Okay, so I have given up whoppers. BUT .. we do find ourselves on the go, and we have learned that we can have fast food if we limit ourselves to more healthy choices. Here are a couple of examples:
McDonalds – 1 hamburger and half of a small order of fries = 390 calories, 9 WW points and 48 carbs
Taco Bell – 3 hard shell tacos = 510 calories, 11 WW points and 36 carbs
Wendy’s – ¼ pound single with lettuce, tomato only: 410 calories, 9 WW points, 38 carbs
Subway has 4 6” subs with fewer than 300 calories, 6 grams of fat and carb counts ranging from 45-47
Both Wendy’s and Subway have extensive websites listing all nutritional information for their menu items.
MYTH # 3 – Vegetables are better for you than potatoes.
A medium baked potato (about the size of your clenched fist) has 145 calories, 3 WW points and 34 carb. 1tablespoon of sour cream will add 23 calories, no carbs and negligible WW points. Often vegetables at restaurants are swimming in butter, which is far worse than a baked potato with a little sour cream.
MYTH #4 – Avoid pasta and foods with sauces.
Okay, this one’s not really a myth, but go with your eyes open, for example:
Cracker Barrel’s Homestyle Chicken has 1420 calories, 100 carbs and 31 WW points, while their Homemade Chicken ‘n Dumplings have only 390 calories, 9 WW points and 45 carbs.
(also see Macaroni Grill Lasagna vs. Salad reference above, under MYTH #1)
MYTH #5 – Fish is a healthier alternative.

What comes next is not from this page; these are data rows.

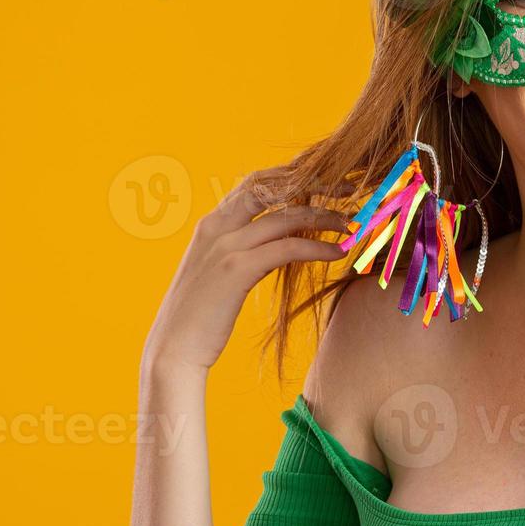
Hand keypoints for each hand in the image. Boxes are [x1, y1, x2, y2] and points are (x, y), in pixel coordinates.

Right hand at [141, 166, 353, 375]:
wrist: (172, 349)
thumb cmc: (199, 316)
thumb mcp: (219, 272)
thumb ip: (244, 250)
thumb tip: (283, 241)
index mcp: (211, 223)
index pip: (257, 182)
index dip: (294, 175)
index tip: (327, 179)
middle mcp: (216, 226)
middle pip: (272, 186)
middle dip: (315, 181)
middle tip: (349, 187)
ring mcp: (225, 246)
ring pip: (286, 216)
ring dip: (326, 217)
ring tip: (352, 224)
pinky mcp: (235, 270)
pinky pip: (287, 248)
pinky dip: (318, 248)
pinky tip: (338, 253)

This one will probably seem obvious to you but I thought I’d throw it in. If you’re going to eat fish to be healthier, make sure it’s not fried. Red Lobster’s Admiral’s platter has a whopping 1280 calories and 92 carbs, YIKES. However, their cheddar Bay biscuits, much to my delight, weigh in at only 4 WW points (150 calories and 16 carbs). For bread, that’s darned good and they’re SO yummy! A good choice for a meal at Red Lobster would be pretty much anything that’s not fried and that’s devoid of heavy sauces. Steamed Clams have 430 calories, 10 WW points and 10 carbs. Rock Lobster tail has only 90 calories, 2 WW points and no carbs.
Many restaurant chains are now offering healthier alternatives to the high-fat, high-carb menus they have pushed in the past. My favorite right now is Applebees, and their under 550 calorie selections have WW points right on the menu. They even have low calorie alcoholic beverages.

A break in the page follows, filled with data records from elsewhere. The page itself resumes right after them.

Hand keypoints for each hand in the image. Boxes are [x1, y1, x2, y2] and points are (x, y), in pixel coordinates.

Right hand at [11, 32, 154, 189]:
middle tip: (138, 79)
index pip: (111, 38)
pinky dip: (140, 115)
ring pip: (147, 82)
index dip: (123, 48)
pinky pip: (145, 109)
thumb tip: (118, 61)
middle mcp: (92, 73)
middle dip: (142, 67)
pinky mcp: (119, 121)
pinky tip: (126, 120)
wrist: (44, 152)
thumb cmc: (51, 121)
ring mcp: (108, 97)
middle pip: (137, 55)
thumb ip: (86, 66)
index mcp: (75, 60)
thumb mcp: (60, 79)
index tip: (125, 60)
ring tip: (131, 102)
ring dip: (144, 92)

Finally, a pretty safe choice is a steak house - my two favorite chains right now are Lone Star and Texas Roadhouse. We stick to the top sirloin, which is very lean, and we avoid the rolls at both places. At Lone Star, I love the steamed broccoli in place of a potato, but have to remember to tell them not to put the butter sauce on. Trust me, you don't need it - this broccoli is steamed to perfection and just delicious on its own! At Texas Roadhouse I usually opt for the baked sweet potato, high in vitamin A and pretty WW-friendly if you don't load it. Try it with a tiny bit of the cinnamon butter they give you with the rolls you're not going to eat. :)

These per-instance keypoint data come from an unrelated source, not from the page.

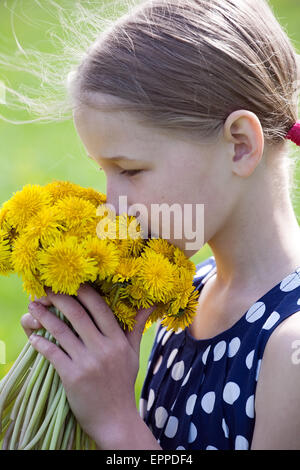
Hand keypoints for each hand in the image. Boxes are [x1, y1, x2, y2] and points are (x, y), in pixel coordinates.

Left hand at [26, 284, 155, 446]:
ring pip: (62, 332)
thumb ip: (136, 327)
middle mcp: (104, 349)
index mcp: (118, 341)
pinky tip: (34, 337)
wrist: (115, 419)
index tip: (71, 281)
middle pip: (78, 315)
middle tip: (46, 289)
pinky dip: (41, 343)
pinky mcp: (73, 377)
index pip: (100, 308)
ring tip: (33, 307)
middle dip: (59, 298)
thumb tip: (149, 306)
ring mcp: (88, 363)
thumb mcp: (132, 354)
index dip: (84, 292)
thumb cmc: (122, 383)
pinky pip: (53, 354)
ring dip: (44, 317)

I guess what I’m trying to say is that it’s time to put away the assumptions you had and start researching before you go out to eat. There are Android aps that you can download to your cell phone for free that have restaurant searches and you can look up nutritional information on the go. The key is (and I’ll be talking about this a lot in upcoming posts) do not deprive yourself or you will fail. Make this a lifestyle change, not a diet. That will inevitably include eating out because we live in a real world and have busy schedules. It is unrealistic to think you can cook every meal for yourself.